7. It is unnecessary to do so but the matter was pursued also addressed Article 8. The judge never dealt with it and that was a further error of law on his part. Having looked at the matters which were being advanced before the judge, it is plain that the Sponsor, originally from Bangladesh,had worked in the UK for a number of years currently as a chef. Mr Zahir referred to him as an integral part of the restaurant’s operations, it seems to me that establishing family life in certain circumstances, not least in the light of Kugathas [2003] EWCA Civ 31, is regarded as a legitimate objective under Article 8 of the ECHR.
8. A number of points therefore arise. First, the application was originally made around about 5 July 2012. If that is the correct date it predated the changes to the Rules on 9 July 2012 but it does not seem to me that makes a difference. It is not asserted that the Appellant could have succeeded under the amendments to the Rules in any event. Essentially the argument has therefore solely addressed “old” Article 8 considerations.
9. I, looking at this matter, look at it as of now. It seems to me that the correct view to take is that the Appellant and Sponsor do not simply have a choice to pick where they live, and there is no general right vested in the Sponsor to bring his wife to the United Kingdom. Therefore in principle compliance with the Rules is a relevant consideration and also the fact that they could have and do maintain a family life in the home country of the Appellant, to which there are no apparent obstacles to the Sponsor returning.

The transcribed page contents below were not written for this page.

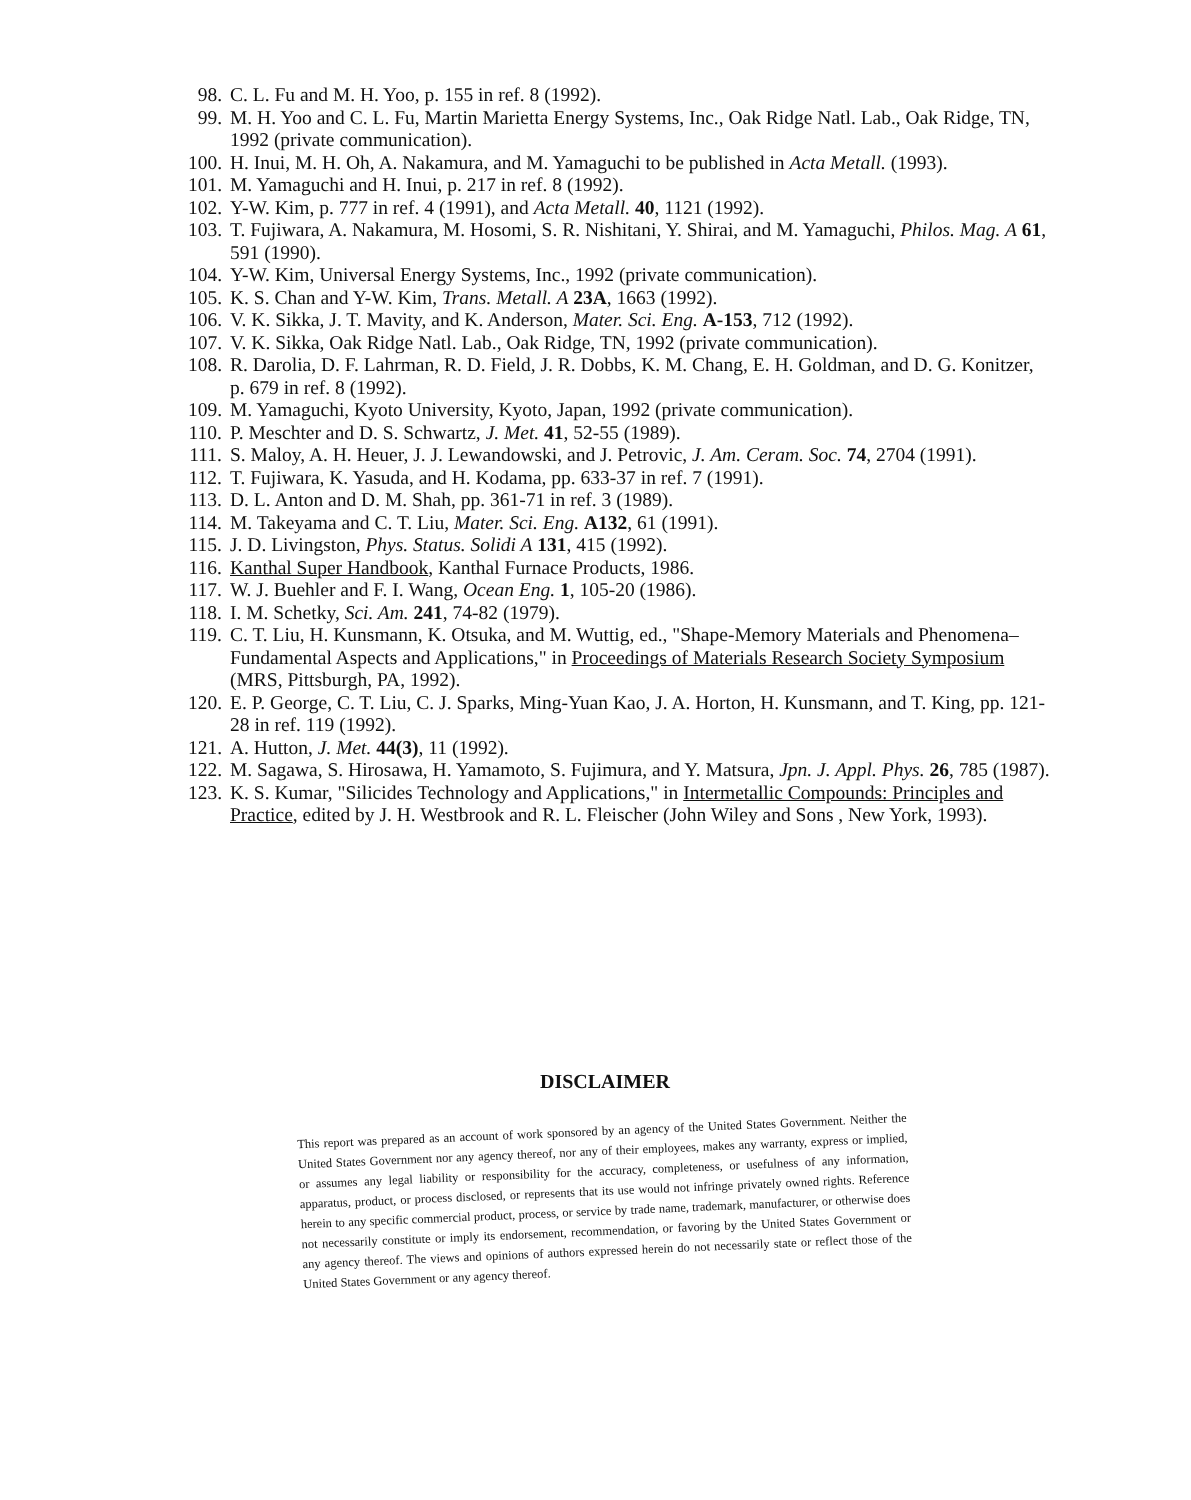98. C. L. Fu and M. H. Yoo, p. 155 in ref. 8 (1992).
99. M. H. Yoo and C. L. Fu, Martin Marietta Energy Systems, Inc., Oak Ridge Natl. Lab., Oak Ridge, TN, 1992 (private communication).
100. H. Inui, M. H. Oh, A. Nakamura, and M. Yamaguchi to be published in Acta Metall. (1993).
101. M. Yamaguchi and H. Inui, p. 217 in ref. 8 (1992).
102. Y-W. Kim, p. 777 in ref. 4 (1991), and Acta Metall. 40, 1121 (1992).
103. T. Fujiwara, A. Nakamura, M. Hosomi, S. R. Nishitani, Y. Shirai, and M. Yamaguchi, Philos. Mag. A 61, 591 (1990).
104. Y-W. Kim, Universal Energy Systems, Inc., 1992 (private communication).
105. K. S. Chan and Y-W. Kim, Trans. Metall. A 23A, 1663 (1992).
106. V. K. Sikka, J. T. Mavity, and K. Anderson, Mater. Sci. Eng. A-153, 712 (1992).
107. V. K. Sikka, Oak Ridge Natl. Lab., Oak Ridge, TN, 1992 (private communication).
108. R. Darolia, D. F. Lahrman, R. D. Field, J. R. Dobbs, K. M. Chang, E. H. Goldman, and D. G. Konitzer, p. 679 in ref. 8 (1992).
109. M. Yamaguchi, Kyoto University, Kyoto, Japan, 1992 (private communication).
110. P. Meschter and D. S. Schwartz, J. Met. 41, 52-55 (1989).
111. S. Maloy, A. H. Heuer, J. J. Lewandowski, and J. Petrovic, J. Am. Ceram. Soc. 74, 2704 (1991).
112. T. Fujiwara, K. Yasuda, and H. Kodama, pp. 633-37 in ref. 7 (1991).
113. D. L. Anton and D. M. Shah, pp. 361-71 in ref. 3 (1989).
114. M. Takeyama and C. T. Liu, Mater. Sci. Eng. A132, 61 (1991).
115. J. D. Livingston, Phys. Status. Solidi A 131, 415 (1992).
116. Kanthal Super Handbook, Kanthal Furnace Products, 1986.
117. W. J. Buehler and F. I. Wang, Ocean Eng. 1, 105-20 (1986).
118. I. M. Schetky, Sci. Am. 241, 74-82 (1979).
119. C. T. Liu, H. Kunsmann, K. Otsuka, and M. Wuttig, ed., "Shape-Memory Materials and Phenomena–Fundamental Aspects and Applications," in Proceedings of Materials Research Society Symposium (MRS, Pittsburgh, PA, 1992).
120. E. P. George, C. T. Liu, C. J. Sparks, Ming-Yuan Kao, J. A. Horton, H. Kunsmann, and T. King, pp. 121-28 in ref. 119 (1992).
121. A. Hutton, J. Met. 44(3), 11 (1992).
122. M. Sagawa, S. Hirosawa, H. Yamamoto, S. Fujimura, and Y. Matsura, Jpn. J. Appl. Phys. 26, 785 (1987).
123. K. S. Kumar, "Silicides Technology and Applications," in Intermetallic Compounds: Principles and Practice, edited by J. H. Westbrook and R. L. Fleischer (John Wiley and Sons , New York, 1993).
DISCLAIMER
This report was prepared as an account of work sponsored by an agency of the United States Government. Neither the United States Government nor any agency thereof, nor any of their employees, makes any warranty, express or implied, or assumes any legal liability or responsibility for the accuracy, completeness, or usefulness of any information, apparatus, product, or process disclosed, or represents that its use would not infringe privately owned rights. Reference herein to any specific commercial product, process, or service by trade name, trademark, manufacturer, or otherwise does not necessarily constitute or imply its endorsement, recommendation, or favoring by the United States Government or any agency thereof. The views and opinions of authors expressed herein do not necessarily state or reflect those of the United States Government or any agency thereof.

10. Ultimately therefore, applying the approach identified in Razgar [2004] UKHL 27 and Huang [2007] UKHL 11, it seems to me that the position is, if I find that the first four questions in Razgar are answered in the affirmative, in terms of proportionality it cannot be said to be on the face of it unreasonable to expect the Sponsor to be with the Appellant and nor does on this hypothetical basis strike me as disproportionate to stand by that position. The consideration of Article 8 is entirely a hypothetical one in the circumstances of the case when the appeal succeeds under the Immigration Rules. However, for the sake of completeness lest this matter go any further, I would have dismissed the appeal under Article 8 of the ECHR.

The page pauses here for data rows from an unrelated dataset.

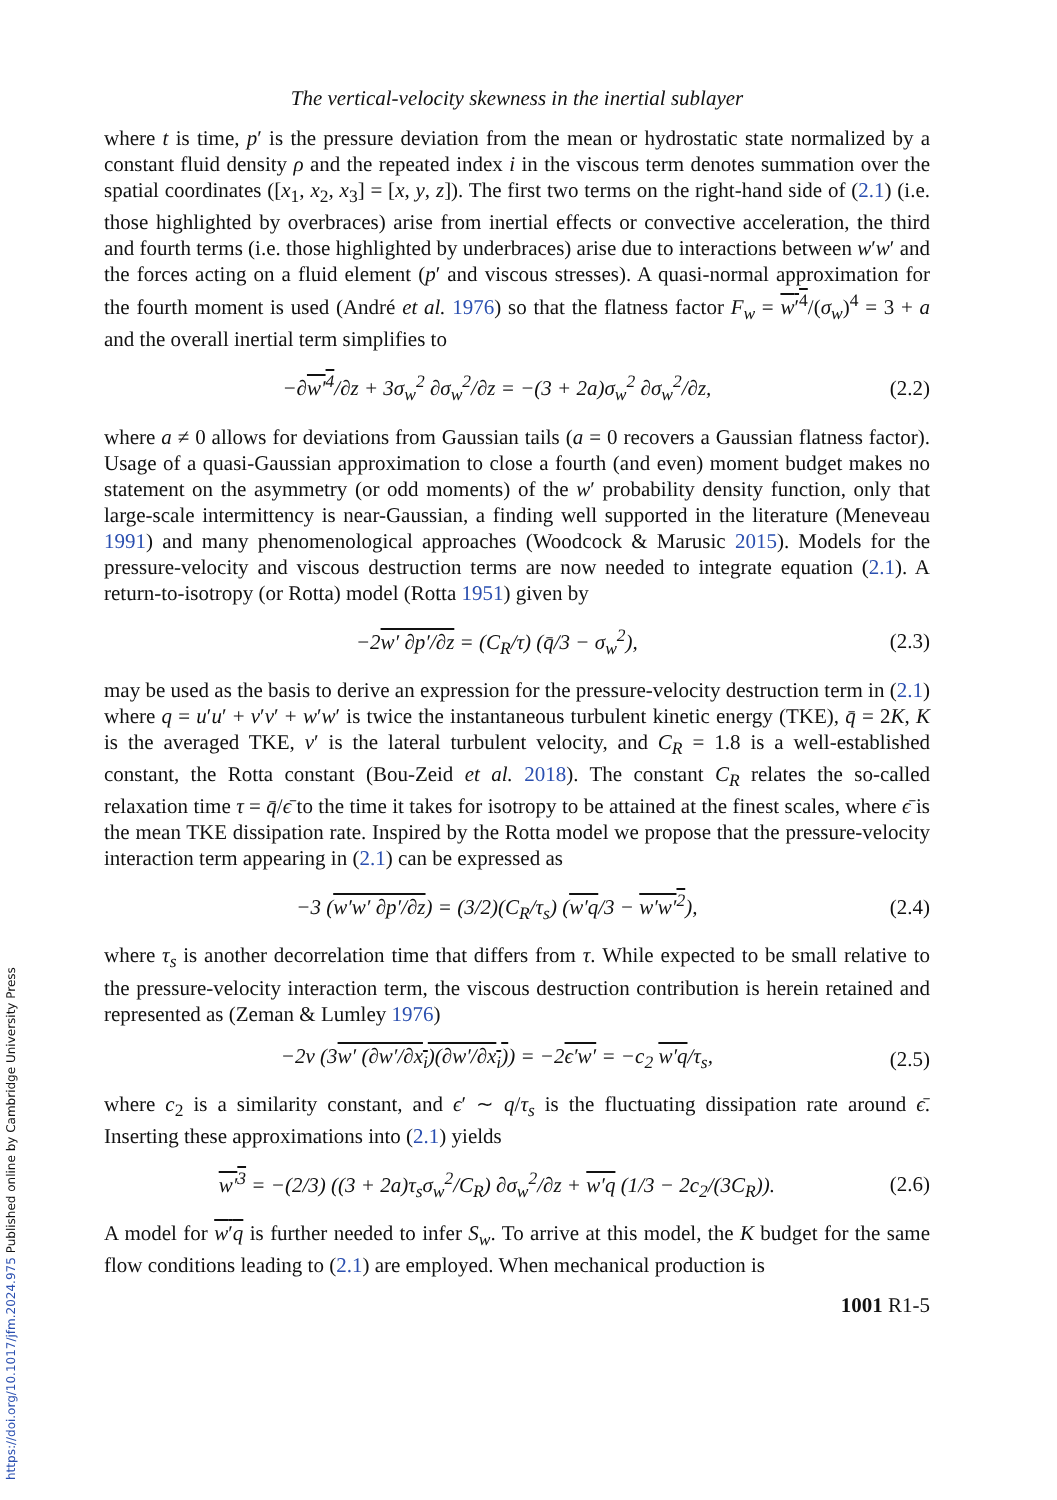https://doi.org/10.1017/jfm.2024.975 Published online by Cambridge University Press
The vertical-velocity skewness in the inertial sublayer
where t is time, p′ is the pressure deviation from the mean or hydrostatic state normalized by a constant fluid density ρ and the repeated index i in the viscous term denotes summation over the spatial coordinates ([x<sub>1</sub>, x<sub>2</sub>, x<sub>3</sub>] = [x, y, z]). The first two terms on the right-hand side of (2.1) (i.e. those highlighted by overbraces) arise from inertial effects or convective acceleration, the third and fourth terms (i.e. those highlighted by underbraces) arise due to interactions between w′w′ and the forces acting on a fluid element (p′ and viscous stresses). A quasi-normal approximation for the fourth moment is used (André et al. 1976) so that the flatness factor F<sub>w</sub> = w′<sup>4</sup>/(σ<sub>w</sub>)<sup>4</sup> = 3 + a and the overall inertial term simplifies to
−∂w′<sup>4</sup>/∂z + 3σ<sub>w</sub><sup>2</sup> ∂σ<sub>w</sub><sup>2</sup>/∂z = −(3 + 2a)σ<sub>w</sub><sup>2</sup> ∂σ<sub>w</sub><sup>2</sup>/∂z, (2.2)
where a ≠ 0 allows for deviations from Gaussian tails (a = 0 recovers a Gaussian flatness factor). Usage of a quasi-Gaussian approximation to close a fourth (and even) moment budget makes no statement on the asymmetry (or odd moments) of the w′ probability density function, only that large-scale intermittency is near-Gaussian, a finding well supported in the literature (Meneveau 1991) and many phenomenological approaches (Woodcock & Marusic 2015). Models for the pressure-velocity and viscous destruction terms are now needed to integrate equation (2.1). A return-to-isotropy (or Rotta) model (Rotta 1951) given by
−2w′ ∂p′/∂z = (C<sub>R</sub>/τ) (q̄/3 − σ<sub>w</sub><sup>2</sup>), (2.3)
may be used as the basis to derive an expression for the pressure-velocity destruction term in (2.1) where q = u′u′ + v′v′ + w′w′ is twice the instantaneous turbulent kinetic energy (TKE), q̄ = 2K, K is the averaged TKE, v′ is the lateral turbulent velocity, and C<sub>R</sub> = 1.8 is a well-established constant, the Rotta constant (Bou-Zeid et al. 2018). The constant C<sub>R</sub> relates the so-called relaxation time τ = q̄/ϵ̄ to the time it takes for isotropy to be attained at the finest scales, where ϵ̄ is the mean TKE dissipation rate. Inspired by the Rotta model we propose that the pressure-velocity interaction term appearing in (2.1) can be expressed as
−3 (w′w′ ∂p′/∂z) = (3/2)(C<sub>R</sub>/τ<sub>s</sub>) (w′q/3 − w′w′<sup>2</sup>), (2.4)
where τ<sub>s</sub> is another decorrelation time that differs from τ. While expected to be small relative to the pressure-velocity interaction term, the viscous destruction contribution is herein retained and represented as (Zeman & Lumley 1976)
−2ν (3w′ (∂w′/∂x<sub>i</sub>)(∂w′/∂x<sub>i</sub>)) = −2ϵ′w′ = −c<sub>2</sub> w′q/τ<sub>s</sub>, (2.5)
where c<sub>2</sub> is a similarity constant, and ϵ′ ∼ q/τ<sub>s</sub> is the fluctuating dissipation rate around ϵ̄. Inserting these approximations into (2.1) yields
w′<sup>3</sup> = −(2/3) ((3 + 2a)τ<sub>s</sub>σ<sub>w</sub><sup>2</sup>/C<sub>R</sub>) ∂σ<sub>w</sub><sup>2</sup>/∂z + w′q (1/3 − 2c<sub>2</sub>/(3C<sub>R</sub>)). (2.6)
A model for w′q is further needed to infer S<sub>w</sub>. To arrive at this model, the K budget for the same flow conditions leading to (2.1) are employed. When mechanical production is
1001 R1-5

11. The Original Tribunal decision can not stand. The following decision is substituted. The Appeal on immigration grounds is allowed.
ANONYMITY ORDER
No anonymity order was requested and none it strikes me is either appropriate or necessary.
TO THE RESPONDENT
FEE AWARD
A fee of £140 was paid for the hearing of the appeal. It seems to me that this is a case where although the appeal evidently should have succeeded before the judge the Respondent’s original decision was based upon evidence briefly presented at the time. Therefore it was perhaps unsurprising that both the Respondent and for what it is worth the view of the Entry Clearance Manager supporting the Respondent’s decision illustrated what was in reality a shortfall in the evidence as presented at the hearing before the judge. In those circumstances this seems to me a case where it would not be appropriate to make a costs order against the Respondent.